> [Aufgabe]: Geben Sie für jede der Aussagen (a) bis (c) an, ob sie mit dem Textauszug übereinstimmt, und belegen Sie Ihr Ja oder Nein mit den entscheidenden Worten des Textauszugs als wörtlichem Zitat. (a) Es reicht aus, die Ladung zum Termin zur Abgabe der eidesstattlichen Versicherung einem Bevollmächtigten zuzustellen. (b) Der Bescheid vom 28. Oktober 2005 wurde am 29. Oktober 2005 zugestellt. (c) Das FA hat den Einspruch als unbegründet zurückgewiesen.

> [Textauszug]:
####################

Entscheidungsstichwort (Thema)
Ladung zum Termin zur Abgabe der eidesstattlichen Versicherung muss dem Schuldner persönlich zugestellt werden
Leitsatz (NV)
Es ist höchstrichterlich bereits geklärt, dass die Zustellung der Ladung zum Termin zur Abgabe der eidesstattlichen Versicherung an den Schuldner persönlich erfolgen muss. Die Zustellung an einen Bevollmächtigten genügt daher nicht.
Normenkette
FGO § 115 Abs. 2 Nr. 1; AO § 284 Abs. 6
Verfahrensgang
FG des Saarlandes (Urteil vom 05.10.2006; Aktenzeichen 2 K 13/06) |
Tatbestand
I. Nach ergebnisloser Pfändung in das bewegliche Vermögen hat der Beklagte und Beschwerdegegner (das Finanzamt --FA--) mit Bescheid vom 28. Oktober 2005 den Kläger und Beschwerdeführer (Kläger) zur Vorlage eines Vermögensverzeichnisses und zur Abgabe der eidesstattlichen Versicherung aufgefordert. Der Bescheid wurde durch Einlegen in den zur Wohnung gehörenden Briefkasten oder eine ähnliche Vorrichtung am 29. Oktober 2005 zugestellt. Den am 7. Dezember 2005 eingelegten Einspruch hat das FA wegen Verfristung als unzulässig verworfen. Hiergegen hat der Kläger Klage erhoben und beantragt, den Bescheid vom 28. Oktober 2005 in der Gestalt der Einspruchsentscheidung aufzuheben hilfsweise die Nichtigkeit des Verwaltungsaktes festzustellen.

####################

> [Erfasste Angaben]:
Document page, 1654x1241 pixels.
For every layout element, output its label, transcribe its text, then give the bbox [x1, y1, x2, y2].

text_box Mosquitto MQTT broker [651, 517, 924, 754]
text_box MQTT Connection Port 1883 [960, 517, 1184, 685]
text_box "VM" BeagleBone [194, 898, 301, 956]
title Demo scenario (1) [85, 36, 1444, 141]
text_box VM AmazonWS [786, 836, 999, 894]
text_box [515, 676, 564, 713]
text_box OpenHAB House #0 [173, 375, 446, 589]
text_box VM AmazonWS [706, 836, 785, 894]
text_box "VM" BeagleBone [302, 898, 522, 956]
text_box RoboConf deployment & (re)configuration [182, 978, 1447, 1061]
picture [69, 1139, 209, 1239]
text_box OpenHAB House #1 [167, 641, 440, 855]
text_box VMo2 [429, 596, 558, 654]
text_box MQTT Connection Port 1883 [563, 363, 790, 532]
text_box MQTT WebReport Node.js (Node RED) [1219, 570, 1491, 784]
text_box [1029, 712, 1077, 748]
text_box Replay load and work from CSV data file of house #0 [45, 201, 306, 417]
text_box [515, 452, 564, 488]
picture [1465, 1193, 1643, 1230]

####################

> [Antwort]:
(a) Nein: „Die Zustellung an einen Bevollmächtigten genügt daher nicht.“
(b) Ja: „am 29. Oktober 2005 zugestellt“
(c) Nein: „wegen Verfristung als unzulässig verworfen“